Since the start of the health crisis, health journalists have gone from reporting in hospitals to interviewing doctors. In two years of uncertainty and contradictory injunctions, the priority is to deliver the most reliable information possible. Tara Schlegel, reporter for France Culture, returns from a report at the University Hospital of Angers.

After two years of crisis, nurses and hospital staff are tired, focused on their tasks, and if during the first confinement, they easily opened the doors of their services to journalists, weariness ended up winning the ranks. No particular animosity, but the question of relevance.

At the worst of the crisis, in intensive care, it was necessary to alert, to plead the lack of means, the saturation, the energy expended. There was no doubt a pedagogical will. Bring to the attention of the general public what the services endured, the dangerousness to death, and the need to protect themselves, to be more attentive to the arguments of the medical profession.

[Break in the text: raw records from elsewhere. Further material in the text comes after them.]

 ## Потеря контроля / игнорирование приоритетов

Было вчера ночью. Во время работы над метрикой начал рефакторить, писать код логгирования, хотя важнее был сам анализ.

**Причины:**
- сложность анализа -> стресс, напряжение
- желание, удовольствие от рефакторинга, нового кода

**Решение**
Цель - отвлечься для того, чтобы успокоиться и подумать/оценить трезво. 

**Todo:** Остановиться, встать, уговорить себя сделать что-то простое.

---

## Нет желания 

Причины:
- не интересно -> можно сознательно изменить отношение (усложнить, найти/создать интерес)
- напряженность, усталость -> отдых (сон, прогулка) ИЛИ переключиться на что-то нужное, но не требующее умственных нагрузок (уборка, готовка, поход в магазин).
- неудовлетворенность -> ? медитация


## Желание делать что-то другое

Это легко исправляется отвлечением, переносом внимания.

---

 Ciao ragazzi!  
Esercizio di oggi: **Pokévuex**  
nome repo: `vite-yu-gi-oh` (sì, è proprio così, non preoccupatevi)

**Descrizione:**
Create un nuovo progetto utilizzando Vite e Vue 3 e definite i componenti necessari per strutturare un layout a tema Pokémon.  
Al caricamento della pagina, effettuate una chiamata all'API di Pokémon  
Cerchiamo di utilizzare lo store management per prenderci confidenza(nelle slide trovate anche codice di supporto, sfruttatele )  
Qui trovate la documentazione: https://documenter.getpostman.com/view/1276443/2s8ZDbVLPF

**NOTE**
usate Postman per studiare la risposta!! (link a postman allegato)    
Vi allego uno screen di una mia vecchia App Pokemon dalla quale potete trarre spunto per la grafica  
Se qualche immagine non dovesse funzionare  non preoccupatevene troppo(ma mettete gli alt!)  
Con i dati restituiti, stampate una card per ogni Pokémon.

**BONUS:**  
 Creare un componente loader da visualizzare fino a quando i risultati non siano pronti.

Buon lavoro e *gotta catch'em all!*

Today, the facts are known, they do not prevent the belief in eccentric theses which are propagated on the networks and sometimes plague the public debate. Most doctors believe that their place is with the teams and their patients. If there is misinformation, it is up to journalists to remedy it.

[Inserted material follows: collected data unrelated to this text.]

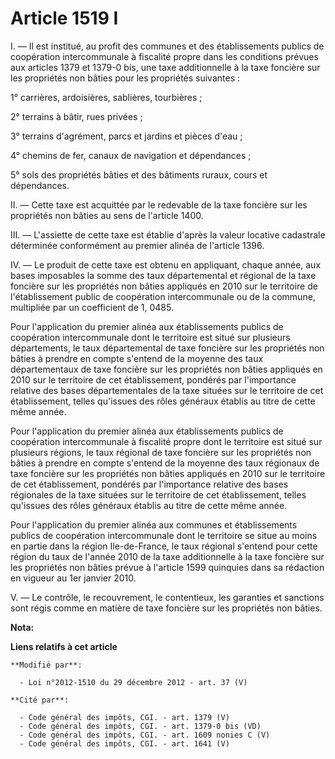 # Article 1519 I

I. ― Il est institué, au profit des communes et des établissements publics de coopération intercommunale à fiscalité propre
dans les conditions prévues aux articles 1379 et 1379-0 bis, une taxe additionnelle à la taxe foncière sur les propriétés non
bâties pour les propriétés suivantes :

1° carrières, ardoisières, sablières, tourbières ;

2° terrains à bâtir, rues privées ;

3° terrains d'agrément, parcs et jardins et pièces d'eau ;

4° chemins de fer, canaux de navigation et dépendances ;

5° sols des propriétés bâties et des bâtiments ruraux, cours et dépendances.

II. ― Cette taxe est acquittée par le redevable de la taxe foncière sur les propriétés non bâties au sens de l'article 1400.

III. ― L'assiette de cette taxe est établie d'après la valeur locative cadastrale déterminée conformément au premier alinéa
de l'article 1396.

IV. ― Le produit de cette taxe est obtenu en appliquant, chaque année, aux bases imposables la somme des taux départemental
et régional de la taxe foncière sur les propriétés non bâties appliqués en 2010 sur le territoire de l'établissement public
de coopération intercommunale ou de la commune, multipliée par un coefficient de 1, 0485.

Pour l'application du premier alinéa aux établissements publics de coopération intercommunale dont le territoire est situé
sur plusieurs départements, le taux départemental de taxe foncière sur les propriétés non bâties à prendre en compte s'entend
de la moyenne des taux départementaux de taxe foncière sur les propriétés non bâties appliqués en 2010 sur le territoire de
cet établissement, pondérés par l'importance relative des bases départementales de la taxe situées sur le territoire de cet
établissement, telles qu'issues des rôles généraux établis au titre de cette même année.

Pour l'application du premier alinéa aux établissements publics de coopération intercommunale à fiscalité propre dont le
territoire est situé sur plusieurs régions, le taux régional de taxe foncière sur les propriétés non bâties à prendre en
compte s'entend de la moyenne des taux régionaux de taxe foncière sur les propriétés non bâties appliqués en 2010 sur le
territoire de cet établissement, pondérés par l'importance relative des bases régionales de la taxe situées sur le territoire
de cet établissement, telles qu'issues des rôles généraux établis au titre de cette même année.

Pour l'application du premier alinéa aux communes et établissements publics de coopération intercommunale dont le territoire
se situe au moins en partie dans la région Ile-de-France, le taux régional s'entend pour cette région du taux de l'année 2010
de la taxe additionnelle à la taxe foncière sur les propriétés non bâties prévue à l'article 1599 quinquies dans sa rédaction
en vigueur au 1er janvier 2010.

V. ― Le contrôle, le recouvrement, le contentieux, les garanties et sanctions sont régis comme en matière de taxe foncière
sur les propriétés non bâties.

**Nota:**



**Liens relatifs à cet article**

	**Modifié par**:

	  - Loi n°2012-1510 du 29 décembre 2012 - art. 37 (V)

	**Cité par**:

	  - Code général des impôts, CGI. - art. 1379 (V)
	  - Code général des impôts, CGI. - art. 1379-0 bis (VD)
	  - Code général des impôts, CGI. - art. 1609 nonies C (V)
	  - Code général des impôts, CGI. - art. 1641 (V)
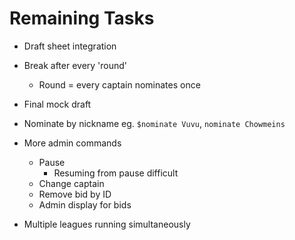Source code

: # Remaining Tasks

- Draft sheet integration

- Break after every 'round'
    - Round = every captain nominates once

- Final mock draft

- Nominate by nickname
    eg. `$nominate Vuvu`, `nominate Chowmeins`

- More admin commands
    * Pause
        * Resuming from pause difficult
    * Change captain
    * Remove bid by ID
    * Admin display for bids

- Multiple leagues running simultaneously

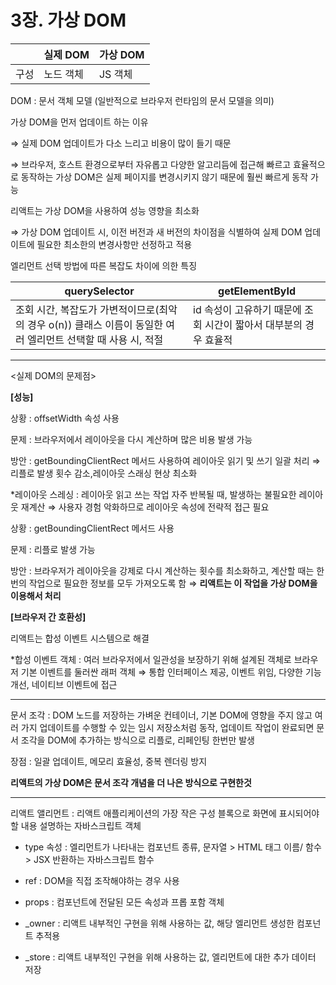 # 3장. 가상 DOM

|  | 실제 DOM | 가상 DOM |
| --- | --- | --- |
| 구성 | 노드 객체 | JS 객체 |

DOM : 문서 객체 모델 (일반적으로 브라우저 런타임의 문서 모델을 의미)

가상 DOM을 먼저 업데이트 하는 이유

⇒ 실제 DOM 업데이트가 다소 느리고 비용이 많이 들기 때문

⇒ 브라우저, 호스트 환경으로부터 자유롭고 다양한 알고리듬에 접근해 빠르고 효율적으로 동작하는 가상 DOM은 실제 페이지를 변경시키지 않기 때문에 훨씬 빠르게 동작 가능 

리액트는 가상 DOM을 사용하여 성능 영향을 최소화

⇒ 가상 DOM 업데이트 시, 이전 버전과 새 버전의 차이점을 식별하여 실제 DOM 업데이트에 필요한 최소한의 변경사항만 선정하고 적용

엘리먼트 선택 방법에 따른 복잡도 차이에 의한 특징

| querySelector | getElementById |
| --- | --- |
| 조회 시간, 복잡도가 가변적이므로(최악의 경우 o(n)) 클래스 이름이 동일한 여러 엘리먼트 선택할 때 사용 시, 적절 | id 속성이 고유하기 때문에 조회 시간이 짧아서 대부분의 경우 효율적 |

---

<실제 DOM의 문제점>

**[성능]**

상황 : offsetWidth 속성 사용

문제 : 브라우저에서 레이아웃을 다시 계산하며 많은 비용 발생 가능

방안 : getBoundingClientRect 메서드 사용하여 레이아웃 읽기 및 쓰기 일괄 처리 ⇒ 리플로 발생 횟수 감소,레이아웃 스래싱 현상 최소화

*레이아웃 스레싱 : 레이아웃 읽고 쓰는 작업 자주 반복될 때, 발생하는 불필요한 레이아웃 재계산 ⇒ 사용자 경험 악화하므로 레이아웃 속성에 전략적 접근 필요

상황 : getBoundingClientRect 메서드 사용

문제 : 리플로 발생 가능

방안 : 브라우저가 레이아웃을 강제로 다시 계산하는 횟수를 최소화하고, 계산할 때는 한 번의 작업으로 필요한 정보를 모두 가져오도록 함 ⇒ **리액트는 이 작업을 가상 DOM을 이용해서 처리**

**[브라우저 간 호환성]**

리액트는 합성 이벤트 시스템으로 해결

*합성 이벤트 객체 : 여러 브라우저에서 일관성을 보장하기 위해 설계된 객체로 브라우저 기본 이벤트를 둘러싼 래퍼 객체 ⇒ 통합 인터페이스 제공, 이벤트 위임, 다양한 기능 개선, 네이티브 이벤트에 접근

---

문서 조각 : DOM 노드를 저장하는 가벼운 컨테이너, 기본 DOM에 영향을 주지 않고 여러 가지 업데이트를 수행할 수 있는 임시 저장소처럼 동작, 업데이트 작업이 완료되면 문서 조각을 DOM에 추가하는 방식으로 리플로, 리페인팅 한번만 발생

장점 : 일괄 업데이트, 메모리 효율성, 중복 렌더링 방지

 **리액트의 가상 DOM은 문서 조각 개념을 더 나은 방식으로 구현한것** 

---

리액트 앨리먼트 : 리액트 애플리케이션의 가장 작은 구성 블록으로 화면에 표시되어야할 내용 설명하는 자바스크립트 객체

- type 속성 : 엘리먼트가 나타내는 컴포넌트 종류, 문자열 > HTML 태그 이름/ 함수 > JSX 반환하는 자바스크립트 함수

- ref : DOM을 직접 조작해야하는 경우 사용

- props : 컴포넌트에 전달된 모든 속성과 프롭 포함 객체

- _owner : 리액트 내부적인 구현을 위해 사용하는 값, 해당 엘리먼트 생성한 컴포넌트 추적용

- _store : 리액트 내부적인 구현을 위해 사용하는 값, 엘리먼트에 대한 추가 데이터 저장
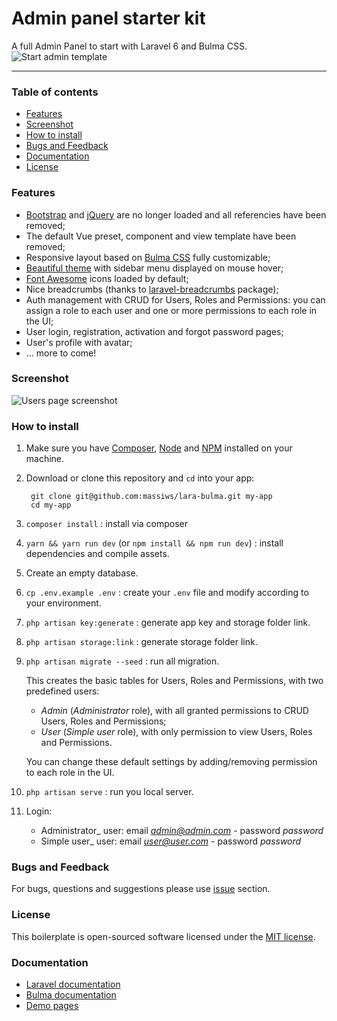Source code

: # Admin panel starter kit
A full Admin Panel to start with Laravel 6 and Bulma CSS.
![Start admin template](storage/demo_pages/logo.png)

---
### Table of contents
- [Features](#features)
- [Screenshot](#screenshot)
- [How to install](#how-to-install)
- [Bugs and Feedback](#bugs-and-Feedback)
- [Documentation](#documentation)
- [License](#license)

### Features

- [Bootstrap](https://getbootstrap.com) and [jQuery](https://jquery.com/) are no longer loaded and all referencies have been removed;
- The default Vue preset, component and view template have been removed;
- Responsive layout based on [Bulma CSS](https://bulma.io/) fully customizable;
- [Beautiful theme](storage/demo_pages/screenshot.png) with sidebar menu displayed on mouse hover;
- [Font Awesome](http://fontawesome.io) icons loaded by default;
- Nice breadcrumbs (thanks to [laravel-breadcrumbs](https://github.com/davejamesmiller/laravel-breadcrumbs) package);
- Auth management with CRUD for Users, Roles and Permissions: you can assign a role to each user and one or more permissions to each role in the UI;
- User login, registration, activation and forgot password pages;
- User's profile with avatar;
- ... more to come!

### Screenshot

![Users page screenshot](storage/demo_pages/screenshot.png)

### How to install

1. Make sure you have [Composer](https://getcomposer.org/), [Node](https://nodejs.org/en/) and [NPM](https://www.npmjs.com/) installed on your machine.

1. Download or clone this repository and `cd` into your app:

        git clone git@github.com:massiws/lara-bulma.git my-app
        cd my-app

1. `composer install` : install via composer

1. `yarn && yarn run dev` (or `npm install && npm run dev`) : install dependencies and compile assets.

1. Create an empty database.

1. `cp .env.example .env` : create your `.env` file and modify according to your environment.

1. `php artisan key:generate` : generate app key and storage folder link.

1. `php artisan storage:link` : generate storage folder link.

1. `php artisan migrate --seed` : run all migration.

    This creates the basic tables for Users, Roles and Permissions, with two predefined users:
      - _Admin_ (_Administrator_ role), with all granted permissions to CRUD Users, Roles and Permissions;
      - _User_ (_Simple user_ role), with only permission to view Users, Roles and Permissions.

      You can change these default settings by adding/removing permission to each role in the UI.

1. `php artisan serve` : run you local server.

1. Login:
   - Administrator_ user: email *admin@admin.com* - password *password*
   - Simple user_ user: email *user@user.com* - password *password*

### Bugs and Feedback
For bugs, questions and suggestions please use [issue](https://github.com/massiws/lara-bulma/issues) section.

### License
This boilerplate is open-sourced software licensed under the [MIT license](LICENSE).

### Documentation
  - [Laravel documentation](https://laravel.com/docs)
  - [Bulma documentation](http://bulma.io/documentation/overview/start)
  - [Demo pages](storage/demo_pages)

Since March 2020, Tara Schlegel of France Culture has conducted many interviews with infectious disease specialists, epidemiologists, department heads. Recognized experts in their fields who avoided superfluous projections and spoke very factually about known, analyzed and reliable data.

The health crisis has obviously accentuated the structural problems that the health sector was experiencing before the spread of the virus. And Tara Schlegel had a glimpse of it only in the demonstrations of the white coats, when exasperated, they responded to the call of the unions to mobilize.

In the microphone of the journalist from France Culture, we heard exhaustion, cries of alarm and the reporter could only trust what she heard. By entering the immersion in the University Hospital of Angers, Tara Schlegel realized to what extent the testimonies collected were not a figment of the mind.

By assisting in particular in the holding of the crisis unit of the hospital, she saw the heads of department – not only the administrative redouble your imagination to find solutions to the lack of beds, everything that came with postponements of operations, programmed for other pathologies, they had to be considered as a last resort, and as for the height of the crisis, it was not there was no choice, we had to act fast.

And when Tara Schegel’s microphone stretches out, somewhat like a coffee break, the words are released. She will not forget this young nurse recruited two and a half years ago. That is six months before the start of the crisis. With the first confinement, the patients who arrive die for the most part. We run, we do what we can to save, and death, often, too often, strikes. It’s part of the job, but a priori, she did not choose this specialty so far rub shoulders with death. And it is by saying it, by formalizing it that she cracks, that tears escape.

That’s also what an interview is for. Eliminate the overflow of tension among those who are mobilized on the front of the virus and who chain days, nights, emergencies.